* DIRECTIVE
From the first line to the last, set down the data exactly as given.

DATA LISTING: Begin

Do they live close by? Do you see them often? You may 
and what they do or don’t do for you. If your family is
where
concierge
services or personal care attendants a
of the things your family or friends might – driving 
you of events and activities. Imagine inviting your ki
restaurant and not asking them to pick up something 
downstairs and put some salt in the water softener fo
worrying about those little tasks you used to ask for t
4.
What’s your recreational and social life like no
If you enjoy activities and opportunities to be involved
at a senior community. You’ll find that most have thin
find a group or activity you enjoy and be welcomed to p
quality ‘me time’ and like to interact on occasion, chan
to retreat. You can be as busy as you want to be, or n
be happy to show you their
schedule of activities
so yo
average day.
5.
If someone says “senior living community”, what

DATA LISTING: End

* THE ANSWER
Do they live close by? Do you see them often? You may 
and what they do or don’t do for you. If your family is
where
concierge
services or personal care attendants a
of the things your family or friends might – driving 
you of events and activities. Imagine inviting your ki
restaurant and not asking them to pick up something 
downstairs and put some salt in the water softener fo
worrying about those little tasks you used to ask for t
4.
What’s your recreational and social life like no
If you enjoy activities and opportunities to be involved
at a senior community. You’ll find that most have thin
find a group or activity you enjoy and be welcomed to p
quality ‘me time’ and like to interact on occasion, chan
to retreat. You can be as busy as you want to be, or n
be happy to show you their
schedule of activities
so yo
average day.
5.
If someone says “senior living community”, what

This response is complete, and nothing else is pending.